As if they knew what joy was, Burns mused as he watched them go by, lighting up the darkness. Despite the fact that he was no longer a Nightstalker, his training held and he counted them as they came out.
Fourteen.
They went off in different directions on their various missions of mayhem.
“Too late, Nada,” Burns whispered. Then he brought the automatic rifle up and scanned the sky overhead for the parachute he was sure would soon appear.
Most likely Roland.
Which meant it would be a big target.
Roland had always been a pain in the ass, Burns thought as he flipped off the safety.
Eagle flew along the river, one hundred feet above the dark water. The plan was to use the river to reach the power lines and then loop underneath them, avoiding the towers and coming in right on top of the Rift and fast roping down. It would require some fancy flying on Eagle’s part, but that’s why he had the big brain.
Literally.
“Thirty seconds from the lines,” Eagle announced. “Opening ramp.”
The team was locked and loaded. Scout was all the way forward in the cargo bay, under dire and strict orders from Nada to remain exactly where she was. He’d buckled a harness around her and snapped the leash into a deck bolt, ignoring the dirty look she gave him.
It was just in case.
And to keep her from following the team out.
The back ramp opened wide and the roar of the engines and the air swirling about added to the decibels.
Roland had the M240 in one hand, loaded and ready. He had a flamethrower on his back, the barrel of the weapon resting in an asbestos sheath strapped to one thigh.
Mac had the M203 grenade launcher, a 40-mm grenade ready in the lower barrel.
Moms and Nada had MK-17 CQC SCAR automatic rifles, reluctantly having traded in their venerable 9-mm MP5s over the past year in favor of the heavier cartridge and greater range. They were old dogs but willing to learn new assault rifles when the advantages were obvious.

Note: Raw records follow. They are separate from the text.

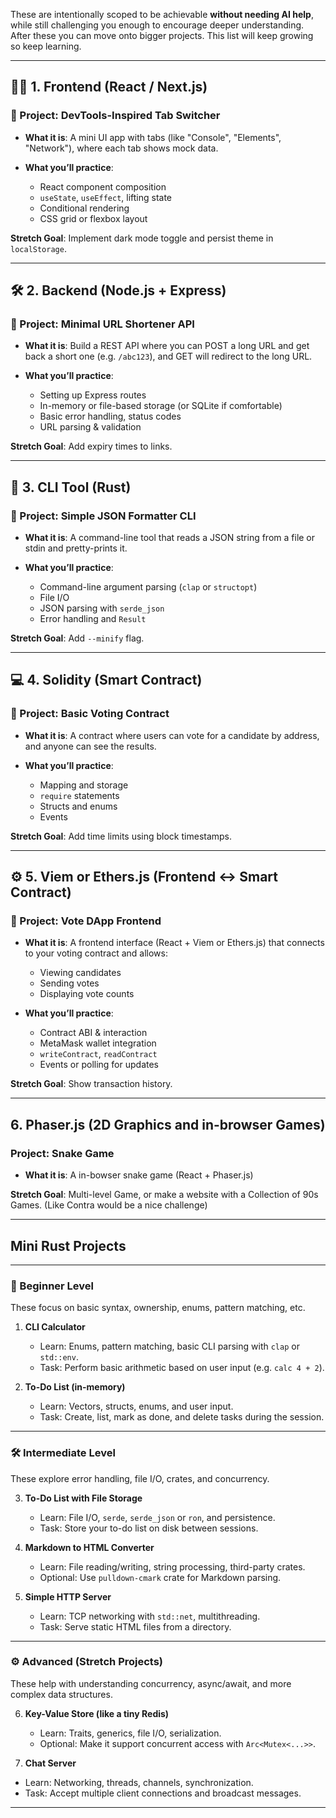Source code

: These are intentionally scoped to be achievable **without needing AI help**, while still challenging you enough to encourage deeper understanding. After these you can move onto bigger projects. This list will keep growing so keep learning. 

---

## 🧑‍🎨 1. **Frontend (React / Next.js)**

### 🧩 Project: **DevTools-Inspired Tab Switcher**

* **What it is**: A mini UI app with tabs (like "Console", "Elements", "Network"), where each tab shows mock data.
* **What you’ll practice**:

  * React component composition
  * `useState`, `useEffect`, lifting state
  * Conditional rendering
  * CSS grid or flexbox layout

**Stretch Goal**: Implement dark mode toggle and persist theme in `localStorage`.

---

## 🛠️ 2. **Backend (Node.js + Express)**

### 🧩 Project: **Minimal URL Shortener API**

* **What it is**: Build a REST API where you can POST a long URL and get back a short one (e.g. `/abc123`), and GET will redirect to the long URL.
* **What you’ll practice**:

  * Setting up Express routes
  * In-memory or file-based storage (or SQLite if comfortable)
  * Basic error handling, status codes
  * URL parsing & validation

**Stretch Goal**: Add expiry times to links.

---

## 🧾 3. **CLI Tool (Rust)**

### 🧩 Project: **Simple JSON Formatter CLI**

* **What it is**: A command-line tool that reads a JSON string from a file or stdin and pretty-prints it.
* **What you’ll practice**:

  * Command-line argument parsing (`clap` or `structopt`)
  * File I/O
  * JSON parsing with `serde_json`
  * Error handling and `Result`

**Stretch Goal**: Add `--minify` flag.

---

## 💻 4. **Solidity (Smart Contract)**

### 🧩 Project: **Basic Voting Contract**

* **What it is**: A contract where users can vote for a candidate by address, and anyone can see the results.
* **What you’ll practice**:

  * Mapping and storage
  * `require` statements
  * Structs and enums
  * Events

**Stretch Goal**: Add time limits using block timestamps.

---

## ⚙️ 5. **Viem or Ethers.js (Frontend ↔ Smart Contract)**

### 🧩 Project: **Vote DApp Frontend**

* **What it is**: A frontend interface (React + Viem or Ethers.js) that connects to your voting contract and allows:

  * Viewing candidates
  * Sending votes
  * Displaying vote counts
* **What you’ll practice**:

  * Contract ABI & interaction
  * MetaMask wallet integration
  * `writeContract`, `readContract`
  * Events or polling for updates

**Stretch Goal**: Show transaction history.

---

## 6. **Phaser.js (2D Graphics and in-browser Games)**

### Project: **Snake Game**

* **What it is**: A in-bowser snake game (React + Phaser.js) 

**Stretch Goal**: Multi-level Game, or make a website with a Collection of 90s Games. (Like Contra would be a nice challenge)

---

## Mini Rust Projects
---

### 🚀 Beginner Level

These focus on basic syntax, ownership, enums, pattern matching, etc.

1. **CLI Calculator**

   * Learn: Enums, pattern matching, basic CLI parsing with `clap` or `std::env`.
   * Task: Perform basic arithmetic based on user input (e.g. `calc 4 + 2`).

2. **To-Do List (in-memory)**

   * Learn: Vectors, structs, enums, and user input.
   * Task: Create, list, mark as done, and delete tasks during the session.

---

### 🛠️ Intermediate Level

These explore error handling, file I/O, crates, and concurrency.

3. **To-Do List with File Storage**

   * Learn: File I/O, `serde`, `serde_json` or `ron`, and persistence.
   * Task: Store your to-do list on disk between sessions.

4. **Markdown to HTML Converter**

   * Learn: File reading/writing, string processing, third-party crates.
   * Optional: Use `pulldown-cmark` crate for Markdown parsing.

5. **Simple HTTP Server**

   * Learn: TCP networking with `std::net`, multithreading.
   * Task: Serve static HTML files from a directory.

---

### ⚙️ Advanced (Stretch Projects)

These help with understanding concurrency, async/await, and more complex data structures.

6. **Key-Value Store (like a tiny Redis)**

   * Learn: Traits, generics, file I/O, serialization.
   * Optional: Make it support concurrent access with `Arc<Mutex<...>>`.

7. **Chat Server**

* Learn: Networking, threads, channels, synchronization.
* Task: Accept multiple client connections and broadcast messages.

---

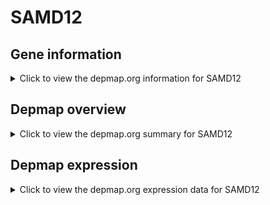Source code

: <h1>SAMD12</h1>

<h2>Gene information</h2>
<details>
  <summary>Click to view the depmap.org information for SAMD12</summary>
  <iframe src="https://depmap.org/portal/gene/SAMD12?tab=about" style="border:none;width:100%;height:800px"></iframe>
</details>

<h2>Depmap overview</h2>
<details>
  <summary>Click to view the depmap.org summary for SAMD12</summary>
  <iframe src="https://depmap.org/portal/gene/SAMD12?tab=overview" style="border:none;width:100%;height:800px"></iframe>
</details>

<h2>Depmap expression</h2>
<details>
  <summary>Click to view the depmap.org expression data for SAMD12</summary>
  <iframe src="https://depmap.org/portal/gene/SAMD12?tab=characterization" style="border:none;width:100%;height:800px"></iframe>
</details>


<!--
<h2>Reactome Pathway diagram</h2>
<details>
  <summary>Click to view Reactome pathway for SAMD12</summary>
  PNAME
</details>
-->


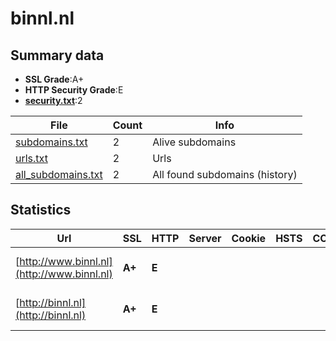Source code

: 

# binnl.nl
## Summary data


 - **SSL Grade**:A+
 - **HTTP Security Grade**:E
 - **[security.txt](https://www.digitaleoverheid.nl/nieuws/standaard-security-txt-nu-verplicht-voor-overheid/)**:2


| File       | Count | Info |
|------------|-------|------|
|[subdomains.txt](/data/binnl.nl/subdomains.txt)|2|Alive subdomains|
|[urls.txt](/data/binnl.nl/urls.txt)|2|Urls|
|[all_subdomains.txt](/data/binnl.nl/all_subdomains.txt)|2|All found subdomains (history)|


## Statistics


| Url | SSL | HTTP | Server | Cookie | HSTS | CORS | CTO | CSP | XFO | XXP | RP |FP| Tech |Title |
|--------|-------|-------|------|------|------|------|------|------|------|------|------|------|------|------|
|[http://www.binnl.nl](http://www.binnl.nl)| **A+**| **E**|| | | | | | | | :white_check_mark: | |HSTS Microsoft ASP.NET||
|[http://binnl.nl](http://binnl.nl)| **A+**| **E**|| | | | | | | | :white_check_mark: | |HSTS Microsoft ASP.NET||

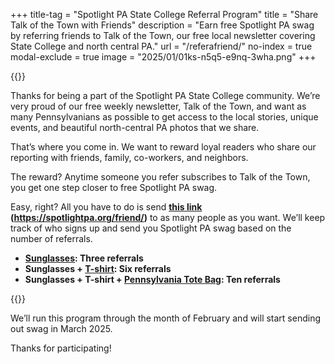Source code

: +++
title-tag = "Spotlight PA State College Referral Program"
title = "Share Talk of the Town with Friends"
description = "Earn free Spotlight PA swag by referring friends to Talk of the Town, our free local newsletter covering State College and north central PA."
url = "/referafriend/"
no-index = true
modal-exclude = true
image = "2025/01/01ks-n5q5-e9nq-3wha.png"
+++

{{<picture src="2025/01/01ks-n5q5-e9nq-3wha.png" width-ratio="3000" height-ratio="1200" focus="ce" description="Nab Our Swag!">}}

Thanks for being a part of the Spotlight PA State College community. We’re very proud of our free weekly newsletter, Talk of the Town, and want as many Pennsylvanians as possible to get access to the local stories, unique events, and beautiful north-central PA photos that we share.

That’s where you come in. We want to reward loyal readers who share our reporting with friends, family, co-workers, and neighbors.

The reward? Anytime someone you refer subscribes to Talk of the Town, you get one step closer to free Spotlight PA swag.

Easy, right? All you have to do is send **[this link](/friend/) (https://spotlightpa.org/friend/)** to as many people as you want. We’ll keep track of who signs up and send you Spotlight PA swag based on the number of referrals.

- **[Sunglasses](https://shop.spotlightpa.org/products/spotlight-pa-sunglasses): Three referrals**
- **Sunglasses + [T-shirt](https://shop.spotlightpa.org/products/spotlight-pa-t-shirt): Six referrals**
- **Sunglasses + T-shirt + [Pennsylvania Tote Bag](https://shop.spotlightpa.org/products/pennsylvania-tote-bag): Ten referrals**

{{<picture src="2025/01/01ks-n5qc-z1d4-aed9.png" width-ratio="300" height-ratio="120" focus="no" description="Spotlight PA T-shirt">}}

We’ll run this program through the month of February and will start sending out swag in March 2025.

Thanks for participating!
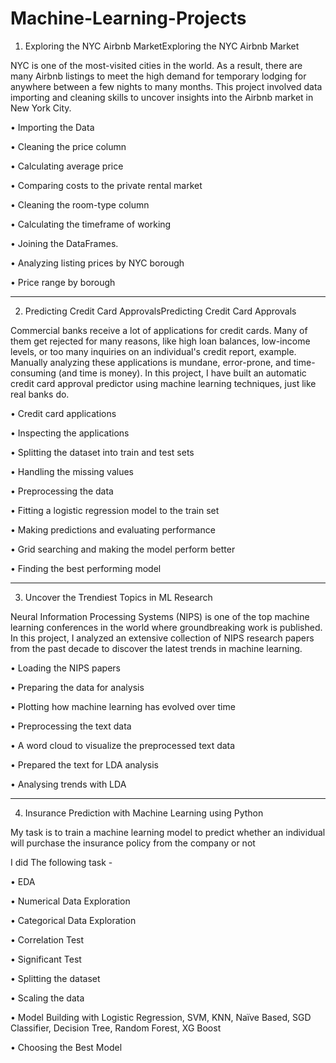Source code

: # Machine-Learning-Projects

1. Exploring the NYC Airbnb MarketExploring the NYC Airbnb Market

NYC is one of the most-visited cities in the world. As a result, there are many Airbnb listings to meet the high demand for temporary lodging for anywhere between a few nights to many months. This project involved data importing and cleaning skills to uncover insights into the Airbnb market in New York City. 

• Importing the Data

• Cleaning the price column

• Calculating average price

• Comparing costs to the private rental market

• Cleaning the room-type column

• Calculating the timeframe of working

• Joining the DataFrames.

• Analyzing listing prices by NYC borough

• Price range by borough

---------------------------------------------------------------------------------------------------------------------

2. Predicting Credit Card ApprovalsPredicting Credit Card Approvals


Commercial banks receive a lot of applications for credit cards. Many of them get rejected for many reasons, like high loan balances, low-income levels, or too many inquiries on an individual's credit report, example. Manually analyzing these applications is mundane, error-prone, and time-consuming (and time is money). In this project, I have built an automatic credit card approval predictor using machine learning techniques, just like real banks do.

• Credit card applications

• Inspecting the applications

• Splitting the dataset into train and test sets

• Handling the missing values

• Preprocessing the data

• Fitting a logistic regression model to the train set

• Making predictions and evaluating performance

• Grid searching and making the model perform better

• Finding the best performing model

-------------------------------------------------------------------------------------------------------------------------

3. Uncover the Trendiest Topics in ML Research

Neural Information Processing Systems (NIPS) is one of the top machine learning conferences in the world where groundbreaking work is published. In this project, I analyzed an extensive collection of NIPS research papers from the past decade to discover the latest trends in machine learning.

• Loading the NIPS papers

• Preparing the data for analysis

• Plotting how machine learning has evolved over time

• Preprocessing the text data

• A word cloud to visualize the preprocessed text data

• Prepared the text for LDA analysis

• Analysing trends with LDA

--------------------------------------------------------------------------------------------------------------------------

4. Insurance Prediction with Machine Learning using Python

My task is to train a machine learning model to predict whether an individual will purchase the insurance policy from the company or not

I did The following task - 

•	EDA

•	Numerical Data Exploration

•	Categorical Data Exploration

•	Correlation Test

•	Significant Test

•	Splitting the dataset

•	Scaling the data

•	Model Building with Logistic Regression, SVM, KNN, Naïve Based, SGD Classifier, Decision Tree, Random Forest, XG Boost

•	Choosing the Best Model


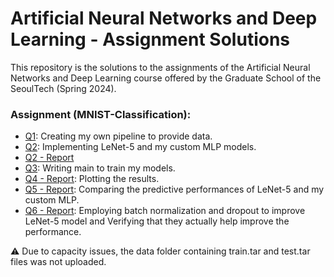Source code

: # Artificial Neural Networks and Deep Learning - Assignment Solutions

This repository is the solutions to the assignments of the Artificial Neural Networks and Deep Learning course offered by the Graduate School of the SeoulTech  (Spring 2024).

### Assignment (MNIST-Classification):
- [Q1](https://github.com/moon34git/Artificial-Neural-Networks-and-Deep-Learning/blob/main/mnist-classification/template/dataset.py): Creating my own pipeline to provide data.
- [Q2](https://github.com/moon34git/Artificial-Neural-Networks-and-Deep-Learning/blob/main/mnist-classification/template/model.py): Implementing LeNet-5 and my custom MLP models.
- [Q2 - Report](https://github.com/moon34git/Artificial-Neural-Networks-and-Deep-Learning/blob/main/mnist-classification/report/report.ipynb)
- [Q3](https://github.com/moon34git/Artificial-Neural-Networks-and-Deep-Learning/blob/main/mnist-classification/template/main.py): Writing main to train my models.
- [Q4 - Report](https://github.com/moon34git/Artificial-Neural-Networks-and-Deep-Learning/blob/main/mnist-classification/report/report.ipynb): Plotting the results.
- [Q5 - Report](https://github.com/moon34git/Artificial-Neural-Networks-and-Deep-Learning/blob/main/mnist-classification/report/report.ipynb): Comparing the predictive performances of LeNet-5 and my custom MLP.
- [Q6 - Report](https://github.com/moon34git/Artificial-Neural-Networks-and-Deep-Learning/blob/main/mnist-classification/report/report.ipynb): Employing batch normalization and dropout to improve LeNet-5 model and Verifying that they actually help improve the performance.

:warning: Due to capacity issues, the data folder containing train.tar and test.tar files was not uploaded.
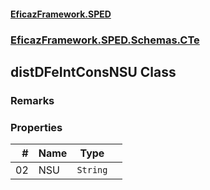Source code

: #### [EficazFramework.SPED](EficazFrameworkSPED.md 'EficazFramework SPED')
### [EficazFramework.SPED.Schemas.CTe](EficazFramework.SPED.Schemas.CTe.md 'EficazFramework.SPED.Schemas.CTe')

## distDFeIntConsNSU Class

### Remarks
### Properties

| # | Name | Type | |
| ---: | :--- | :---: | :--- |
| 02 | NSU | `String` |  |
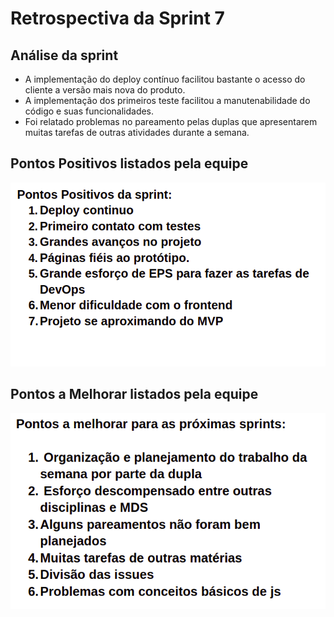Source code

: # Retrospectiva da Sprint 7

## Análise da sprint

- A implementação do deploy contínuo facilitou bastante o acesso do cliente a versão mais nova do produto.
- A implementação dos primeiros teste facilitou a manutenabilidade do código e suas funcionalidades.
- Foi relatado problemas no pareamento pelas duplas que apresentarem muitas tarefas de outras atividades durante a semana.

## Pontos Positivos listados pela equipe
  ![img](./pontos_positivos_7.png)

## Pontos a Melhorar listados pela equipe 
  ![img](./pontos_melhoria_7.png)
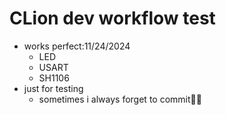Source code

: # CLion dev workflow test

- works perfect:11/24/2024 
  - LED
  - USART
  - SH1106
- just for testing 
  - sometimes i always forget to commit🤣🤣 
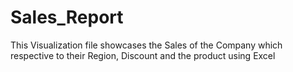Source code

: # Sales_Report
This Visualization file showcases the Sales of the Company which respective to their Region, Discount and the product using Excel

Doc had his medical kit in one hand and his laptop in the other. This was Protocol when they were approaching a Rift, because it was his job to shut the thing while the rest of the team took care of the Fireflies.
Moms glanced down at her iPad, checking on the status of their support units. She had a lot of firepower on hand and ready.
Nada glanced over his shoulder and gave Scout an encouraging grin, lost in the blackout red lights of the cargo bay. Then he focused at the yawning mouth of the ramp, ready to charge off into whatever new hell awaited them.
What wasn’t lost was the fourteen-foot-long wooden pole that abruptly ripped through the floor of the Snake, passing inches in front of Scout and lodging into the roof.
“Fuck!” Eagle shouted over the net as the aircraft rocked sideways and lost altitude, diving toward the river.
It was a sign that he was more than a tad agitated that he used a profanity.
Eagle was flying on instinct, having no idea what had caused the problem, not being able to look over his shoulder into the cargo bay. He just knew they’d been hit by something and he had to keep them airborne.